[2008] EWHC 737 (Fam); (2008) 2 FLR 936

14/04/2008

Barrister

Teertha Gupta QC

Court

Family Division

Summary

A father was granted unsupervised contact with his son, despite having previously abducted him, in circumstances where the father had since shown restraint in his actions and considerable commitment to visiting his son from abroad; and where it was not in the son’s best interests to revert to only seeing his father in a contact centre.

Facts

The applicant (F) applied for unsupervised contact with his son (B). The mother (M) opposed the application. M had always lived in the UK and F had always lived in France. F had made a previous application for unsupervised contact with B which he agreed not to pursue so that the parties could work towards unsupervised contact whilst undertaking therapy. It was agreed that the parties could go back to the court for a decision on unsupervised contact if necessary. The dispute centred on F’s abduction of B to F’s parents house in Tunisia. M had gone to Tunisia and had only managed to bring B home after 9 days.
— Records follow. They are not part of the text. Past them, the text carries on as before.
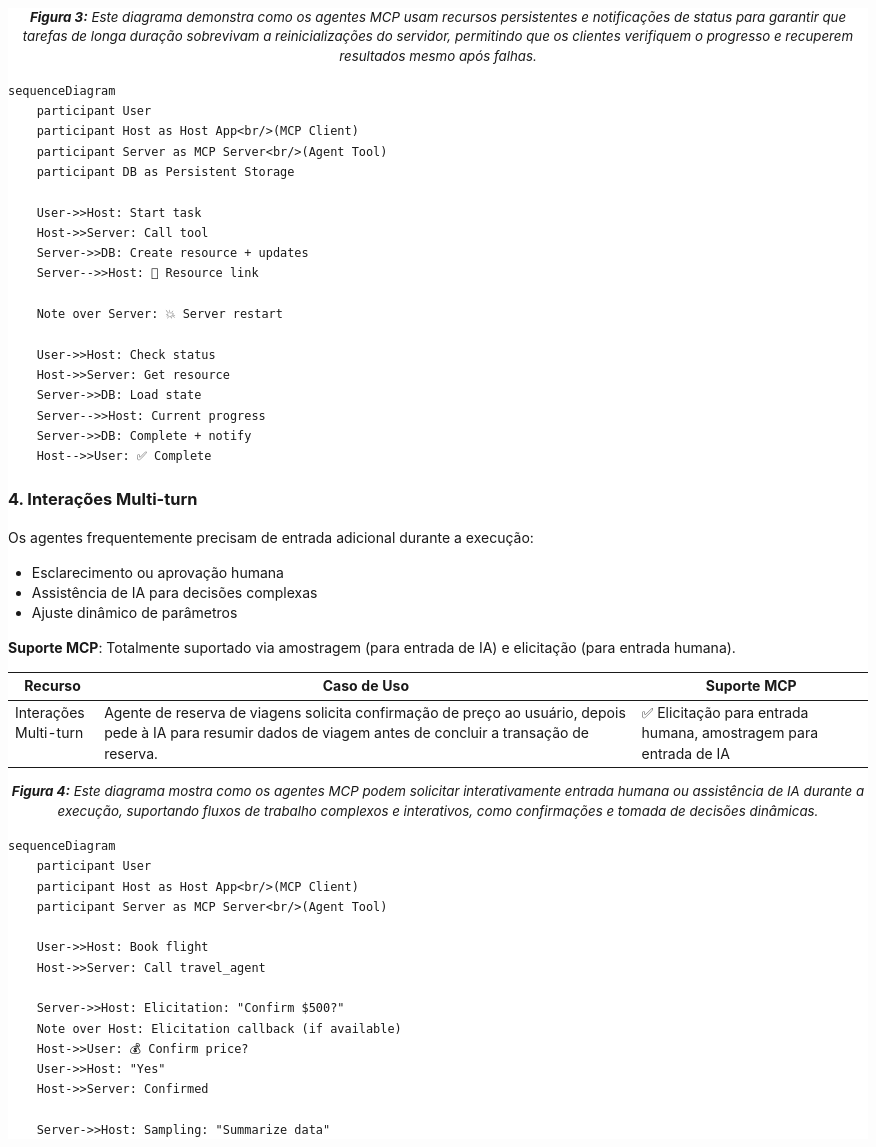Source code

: <div align="center" style="font-style: italic; font-size: 0.95em; margin-bottom: 0.5em;">
<strong>Figura 3:</strong> Este diagrama demonstra como os agentes MCP usam recursos persistentes e notificações de status para garantir que tarefas de longa duração sobrevivam a reinicializações do servidor, permitindo que os clientes verifiquem o progresso e recuperem resultados mesmo após falhas.
</div>

```mermaid
sequenceDiagram
    participant User
    participant Host as Host App<br/>(MCP Client)
    participant Server as MCP Server<br/>(Agent Tool)
    participant DB as Persistent Storage

    User->>Host: Start task
    Host->>Server: Call tool
    Server->>DB: Create resource + updates
    Server-->>Host: 🔗 Resource link

    Note over Server: 💥 Server restart

    User->>Host: Check status
    Host->>Server: Get resource
    Server->>DB: Load state
    Server-->>Host: Current progress
    Server->>DB: Complete + notify
    Host-->>User: ✅ Complete
```

### 4. Interações Multi-turn

Os agentes frequentemente precisam de entrada adicional durante a execução:

- Esclarecimento ou aprovação humana
- Assistência de IA para decisões complexas
- Ajuste dinâmico de parâmetros

**Suporte MCP**: Totalmente suportado via amostragem (para entrada de IA) e elicitação (para entrada humana).

| Recurso                 | Caso de Uso                                                                                                                                     | Suporte MCP                                           |
| ----------------------- | -------------------------------------------------------------------------------------------------------------------------------------------- | ----------------------------------------------------- |
| Interações Multi-turn | Agente de reserva de viagens solicita confirmação de preço ao usuário, depois pede à IA para resumir dados de viagem antes de concluir a transação de reserva. | ✅ Elicitação para entrada humana, amostragem para entrada de IA |

<div align="center" style="font-style: italic; font-size: 0.95em; margin-bottom: 0.5em;">
<strong>Figura 4:</strong> Este diagrama mostra como os agentes MCP podem solicitar interativamente entrada humana ou assistência de IA durante a execução, suportando fluxos de trabalho complexos e interativos, como confirmações e tomada de decisões dinâmicas.
</div>

```mermaid
sequenceDiagram
    participant User
    participant Host as Host App<br/>(MCP Client)
    participant Server as MCP Server<br/>(Agent Tool)

    User->>Host: Book flight
    Host->>Server: Call travel_agent

    Server->>Host: Elicitation: "Confirm $500?"
    Note over Host: Elicitation callback (if available)
    Host->>User: 💰 Confirm price?
    User->>Host: "Yes"
    Host->>Server: Confirmed

    Server->>Host: Sampling: "Summarize data"
```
The incident had traumatised M. A year-and-a-half after the incident F began to fly from France to visit B each month in a supervised contact centre. An independent social worker was later instructed to accompany F and B on visits outside the centre during which F left his passport with his solicitor. F agreed not to press for unsupervised contact provided that someone from the contact centre could attend when he went out with B but in the event that that was not possible the court went on to consider the issue of whether it was in B’s best interests to have unsupervised contact with F in the UK.

Held

HELD: F had shown restraint in not seeking an application for unsupervised contact. It was not in B’s best interests to revert to a contact centre provided that progress was steady and aimed both at B’s best interests and at progressing M’s trust in F. It was too early to contemplate visits outside of the UK on his own, but that should be a long-term aim at a time when B could either look after himself or, if it was possible for M, when B was accompanied by her. Unsupervised contact would proceed at a pace which would prevent B leaving the UK should he not be brought back by F on time. A scheme whereby F could deposit and reclaim his passport would assist.